Upgrading in Linux shouldn't harm or rearrange anything in your bootloader
(although the same can't always be said for Windows installations!) so
moving to a newer long term support version should be good. I think
Barry's just advised a fresh install rather than an in place upgrade
though, and I have to admit I'm curious what sort of issues he's
encountered with upgrading.
The only distro that is remotely "standard" in IS terms in the University
is CentOS, and that's mostly because Dave Parkin (the IS support person in
Maths and Physics) has put the most effort into standardising and
documenting the use of Linux in his area.
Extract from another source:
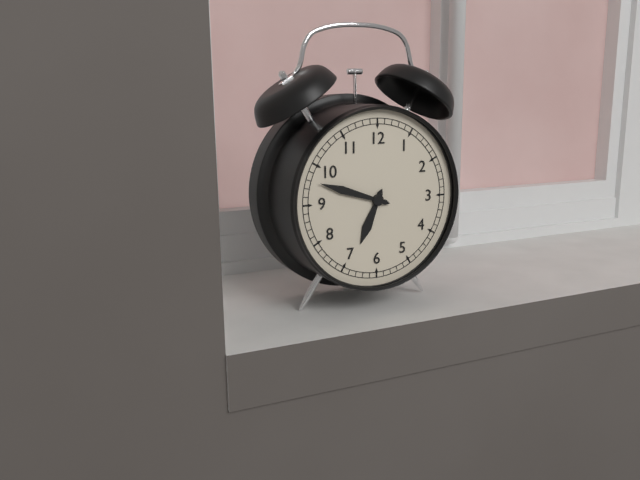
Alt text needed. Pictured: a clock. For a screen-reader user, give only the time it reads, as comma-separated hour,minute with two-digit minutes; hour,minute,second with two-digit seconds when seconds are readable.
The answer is 6,48
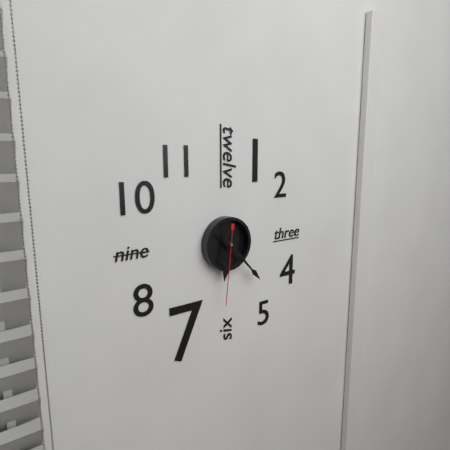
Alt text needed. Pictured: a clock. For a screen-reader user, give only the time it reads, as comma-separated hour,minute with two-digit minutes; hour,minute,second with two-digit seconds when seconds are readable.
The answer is 6,23,31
He has created a PXE boot
installation, if you don't mind letting it build itself, and you don't
necessarily need a .deb tree versus an .rpm tree distribution. Dave's a
very nice chap who has recently become a RHCE (knows his stuff when it
comes to Linux!), so if you end up using Linux much at all, I'd strongly
suggest befriending him!
If you wish to try the CentOS distro he's set up, the "Boot Method"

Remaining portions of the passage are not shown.